The crew of the Coast Guard Cutter William Tate sails between New Jersey and Pennsylvania along the Delaware River, not far from their home port of Philadelphia. Crewmen gather in a circle on the buoy deck and are given a rundown of the day’s work and a safety reminder. Safety is paramount for this type of work, for hauling an 8,000 pound buoy attached to a crane hook aboard the deck of a ship is a serious matter.

“It’s probably one of the most dangerous things we do in the Coast Guard,” said Petty Officer 2nd Class Milton Casey, a crewmember aboard the Coast Guard Cutter William Tate. “We do a lot of risk assessment. The qualification process to work on deck is long and tough.”

The ship slows with a grumbling hum as it nears a buoy. The deck force, tools in hand, line up along the safety chain, the only thing between them and the river, and prepare to attach a rope to the buoy. The command, “prepare to set the buoy,” is given and the crew inches closer to the edge. A rope with a hook on it is thrown onto the buoy while another crewmember attaches another rope. Both lines are drawn in, and the buoy is fastened to the side of the ship. A steel cable from the crane is then hooked to it. A hand signal is given and the crane begins to lift it from the water. The crew clears the deck giving the crane operator an open space to lay the metal monster down, and to prevent anyone from being injured if the unthinkable happens.

“Working buoys is exciting because you got to be on your toes at all times,” said Casey.

Meanwhile, the crew is in the thick of the most dangerous part of the evolution. The buoy is aboard and isn’t secured to the deck of the ship. Only the crane operator has control of the buoy.
“Unlike the buoy deck where it’s fast paced, I don’t want to rush anything,” said Petty Officer 3rd Class Robert Alther, a crane operator aboard the Coast Guard Cutter William Tate.

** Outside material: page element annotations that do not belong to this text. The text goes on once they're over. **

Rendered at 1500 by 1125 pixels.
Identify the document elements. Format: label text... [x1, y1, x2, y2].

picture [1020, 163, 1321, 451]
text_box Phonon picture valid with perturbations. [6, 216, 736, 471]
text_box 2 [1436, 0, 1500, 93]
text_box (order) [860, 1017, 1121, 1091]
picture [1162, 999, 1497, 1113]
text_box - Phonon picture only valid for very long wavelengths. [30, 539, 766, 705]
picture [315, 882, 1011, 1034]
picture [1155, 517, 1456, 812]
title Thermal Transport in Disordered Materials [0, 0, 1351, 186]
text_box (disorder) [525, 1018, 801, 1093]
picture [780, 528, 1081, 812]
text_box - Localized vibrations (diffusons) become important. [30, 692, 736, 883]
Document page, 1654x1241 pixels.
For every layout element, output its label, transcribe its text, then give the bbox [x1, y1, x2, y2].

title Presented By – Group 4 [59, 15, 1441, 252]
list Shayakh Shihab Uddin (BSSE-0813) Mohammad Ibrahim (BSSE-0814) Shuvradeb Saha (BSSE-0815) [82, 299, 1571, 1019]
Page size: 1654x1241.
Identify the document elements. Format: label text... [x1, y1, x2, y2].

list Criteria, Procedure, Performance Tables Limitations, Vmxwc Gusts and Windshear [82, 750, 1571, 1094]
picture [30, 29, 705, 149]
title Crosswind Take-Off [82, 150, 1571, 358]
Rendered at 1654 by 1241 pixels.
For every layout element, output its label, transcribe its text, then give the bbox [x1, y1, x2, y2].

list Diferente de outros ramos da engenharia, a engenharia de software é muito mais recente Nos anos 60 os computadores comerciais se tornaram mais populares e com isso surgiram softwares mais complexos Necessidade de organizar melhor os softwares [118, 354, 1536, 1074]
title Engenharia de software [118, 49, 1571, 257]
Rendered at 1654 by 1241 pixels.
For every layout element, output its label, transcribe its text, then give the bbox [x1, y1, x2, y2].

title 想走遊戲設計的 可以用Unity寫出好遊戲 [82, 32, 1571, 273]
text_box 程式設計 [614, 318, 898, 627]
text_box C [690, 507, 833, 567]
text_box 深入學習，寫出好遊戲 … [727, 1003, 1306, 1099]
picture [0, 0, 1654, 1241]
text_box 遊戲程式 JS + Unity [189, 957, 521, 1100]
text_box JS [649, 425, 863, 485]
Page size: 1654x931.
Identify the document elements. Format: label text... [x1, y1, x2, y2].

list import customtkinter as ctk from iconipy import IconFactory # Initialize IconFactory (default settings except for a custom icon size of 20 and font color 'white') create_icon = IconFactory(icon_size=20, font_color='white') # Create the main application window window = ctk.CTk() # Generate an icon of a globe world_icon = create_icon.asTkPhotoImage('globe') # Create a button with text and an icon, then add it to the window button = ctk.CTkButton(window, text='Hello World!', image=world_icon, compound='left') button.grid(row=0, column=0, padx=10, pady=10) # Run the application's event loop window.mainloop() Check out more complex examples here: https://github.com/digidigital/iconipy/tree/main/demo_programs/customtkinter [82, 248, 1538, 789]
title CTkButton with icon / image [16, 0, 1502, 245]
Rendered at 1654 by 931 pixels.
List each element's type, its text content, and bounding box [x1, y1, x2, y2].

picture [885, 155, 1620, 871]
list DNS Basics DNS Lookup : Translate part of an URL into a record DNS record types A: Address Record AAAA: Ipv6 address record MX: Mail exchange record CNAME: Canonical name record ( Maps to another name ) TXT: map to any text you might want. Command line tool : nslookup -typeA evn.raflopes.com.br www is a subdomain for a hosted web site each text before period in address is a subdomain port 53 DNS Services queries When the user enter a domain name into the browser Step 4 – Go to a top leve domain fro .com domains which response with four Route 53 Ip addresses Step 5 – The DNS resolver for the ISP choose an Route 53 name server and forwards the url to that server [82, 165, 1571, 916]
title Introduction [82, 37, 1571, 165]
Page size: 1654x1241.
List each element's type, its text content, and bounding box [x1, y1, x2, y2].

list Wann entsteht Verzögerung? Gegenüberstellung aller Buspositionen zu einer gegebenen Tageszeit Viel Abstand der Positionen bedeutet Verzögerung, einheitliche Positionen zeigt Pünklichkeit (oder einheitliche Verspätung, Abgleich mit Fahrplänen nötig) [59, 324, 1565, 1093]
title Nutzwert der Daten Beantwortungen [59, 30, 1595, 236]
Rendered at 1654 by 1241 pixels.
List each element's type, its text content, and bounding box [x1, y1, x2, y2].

Once the buoy is set on the deck, the crew works to secure it with heavy chains, locked safely in place the crew gets working on it. They scrape algae and muck off of its sides while others climb onto the top to make sure the light, solar panels and batteries are functioning properly.

This is one of four buoys the crew will work on today. The deck force is primarily made up of male crewmembers, but a few women are a part of this team as well.

“It’s hard when you first get here, but now I’m one of the guys,” said Seaman Apprentice Kristen Carrington, a crewmember aboard the cutter. “We have to put in three times the amount of strength because it’s hard lifting stuff. But you get the muscle and you get it quick.”

After the buoy is cleaned and maintained the whole evolution is repeated backwards. The buoy is set free from the hold of the deck and lifted by the crane over the side where it’s lowered gingerly into the river. The buoy’s anchor chain is released from its grip and slides back into the depths of the water. Once the buoy is cut loose, the ship’s engines thrust on to the next one. The buoy drifts by the side of the ship as it’s left to do its job of guiding mariners to safe harbor.

The Coast Guard Cutter William Tate is one of many 175-foot coastal buoy tenders responsible for keeping the nation’s waterways safe and viable. Buoys are guideposts that keep sailors and recreational boaters on safe pathways, and those who tend them do one of the toughest jobs in the Coast Guard. The continuous efforts of the crew of the William Tate to maintain buoys in the Delaware Bay and River are a testament to the time-honored decision made by this nation 156 years ago to maintain aids to navigation.